The Rangers have been one of the NHL’s top teams through February. Going into their Feb. 28 game against the Philadelphia Flyers, they were just two points out of the final wild-card spot and had won a franchise-best nine straight games on the road. All of that came to a screeching halt at 7:42 of the 1st period in Friday night’s 5-2 loss when Kreider’s foot took the brunt of a blistering Philippe Myers’ clapper.
Kreider’s 45-points rank fifth in team scoring and his 24 goals trail only Mika Zibanejad and Artemi Panarin. His 31 points at 5v5 are fourth on the team and his 112 5v5 shots rank third. He was on pace for 31 goals and 60 points, both would have been career highs. The Rangers brass re-signed him because of his crucial role in the lineup and what he means to the locker room.
The Rangers have responded well to adversity this season. They were originally slated to fall to the bottom of the Metropolitan Division, yet here they stand fighting for a playoff berth. When Zibanejad was out of the lineup for a month, they still managed an 8-4-1 record. When goaltending began to waver, a three-goalie system was adopted. They’ve overcome and adapted to trouble — the Kreider injury is no different.
Next Man Up
The million-dollar question everyone is asking is who will take Kreider’s spot in the lineup. After Panarin, the Rangers’ left-wingers have most recently been Phil Di Giuseppe and Brendan Lemieux. Following the injury, head coach David Quinn used a fluid rotation to fill the hole on the top line with Zibanejad and Pavel Buchnevich. Initially, he decided to use Lemieux to fill the vacancy, but as the game tumbled out of control, he went with a mishmash of line combinations.

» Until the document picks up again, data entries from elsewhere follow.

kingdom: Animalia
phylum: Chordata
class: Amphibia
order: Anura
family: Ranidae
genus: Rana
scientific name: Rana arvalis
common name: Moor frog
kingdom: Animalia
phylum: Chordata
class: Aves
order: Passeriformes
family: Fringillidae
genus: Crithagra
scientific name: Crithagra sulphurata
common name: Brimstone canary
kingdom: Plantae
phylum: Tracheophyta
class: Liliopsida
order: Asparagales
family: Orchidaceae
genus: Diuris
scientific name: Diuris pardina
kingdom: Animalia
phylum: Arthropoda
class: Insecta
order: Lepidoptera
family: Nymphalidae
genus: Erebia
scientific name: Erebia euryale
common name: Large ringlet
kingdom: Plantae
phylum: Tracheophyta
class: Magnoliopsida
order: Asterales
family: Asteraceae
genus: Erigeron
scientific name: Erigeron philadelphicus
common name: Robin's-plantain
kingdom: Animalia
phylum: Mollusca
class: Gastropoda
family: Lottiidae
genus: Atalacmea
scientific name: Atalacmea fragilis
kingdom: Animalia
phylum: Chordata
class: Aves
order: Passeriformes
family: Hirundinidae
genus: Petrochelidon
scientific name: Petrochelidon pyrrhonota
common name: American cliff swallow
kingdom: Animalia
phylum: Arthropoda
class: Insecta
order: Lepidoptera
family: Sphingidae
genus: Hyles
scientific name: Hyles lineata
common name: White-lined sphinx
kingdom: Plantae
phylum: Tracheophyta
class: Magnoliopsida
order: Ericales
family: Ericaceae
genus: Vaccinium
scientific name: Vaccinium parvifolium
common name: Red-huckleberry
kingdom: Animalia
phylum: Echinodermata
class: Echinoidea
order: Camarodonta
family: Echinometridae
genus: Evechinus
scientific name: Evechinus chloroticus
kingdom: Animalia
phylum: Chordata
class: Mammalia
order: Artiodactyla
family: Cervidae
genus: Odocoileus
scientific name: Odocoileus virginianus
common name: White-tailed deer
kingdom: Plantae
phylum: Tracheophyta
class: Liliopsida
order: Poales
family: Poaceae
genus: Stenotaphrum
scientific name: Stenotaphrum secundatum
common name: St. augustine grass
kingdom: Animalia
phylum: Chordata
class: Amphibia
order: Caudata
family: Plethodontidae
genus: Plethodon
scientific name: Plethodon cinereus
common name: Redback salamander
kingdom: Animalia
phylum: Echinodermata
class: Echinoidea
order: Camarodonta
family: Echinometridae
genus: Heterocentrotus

Despite stringing together a few strong games with the Hartford Wolf Pack, don’t expect Vitali Kravtsov to get called up and play hero any time soon. Whomever the Rangers insert into the lineup will likely be used on the fourth line while Kreider’s spot will be filled by a player who’s already been in the lineup. Greg McKegg has been waiting on the sidelines as a healthy scratch, so he’ll be the next man up.
Perhaps the most promising answer to the Kreider vacancy is Filip Chytil. When Buchnevich was sidelined following a car accident, Chytil was playing on the wing on a line with Zibanejad. McKegg could then center the fourth line and Brett Howden would move up to the third line. Chytil’s 12 goals at 5v5 are fourth on the team and his 29 even-strength takeaways are third among forwards. He’s on pace for season highs across the board and has earned the chance for a top-six role, even if it’s on the wing.
The coaching staff should also use their newest Rangers a bit more. Julien Gauthier has been praised by the coaches recently, and his game is modeled closely after Kreider’s. He’s had just a single assist during his time as a Ranger but has had instances of impressive play.
His speed and physicality drive his play, but if he can piece together his game without the puck, he should become an effective winger. Perhaps time with quality linemates will give him the confidence to flourish in the lineup.
It’ll take some creativity to find a new source for offense in the top-six, but whoever it is will have some large shoes to fill. The Rangers are in no position to go into a scoring slump or lose a string of games. With Igor Shesterkin and now Kreider sidelined, doubts about the playoffs are building. Yet, this Rangers squad has shown time and again that they can respond smoothly to adversity and this most recent hump will be no different. What’s one more hill to climb?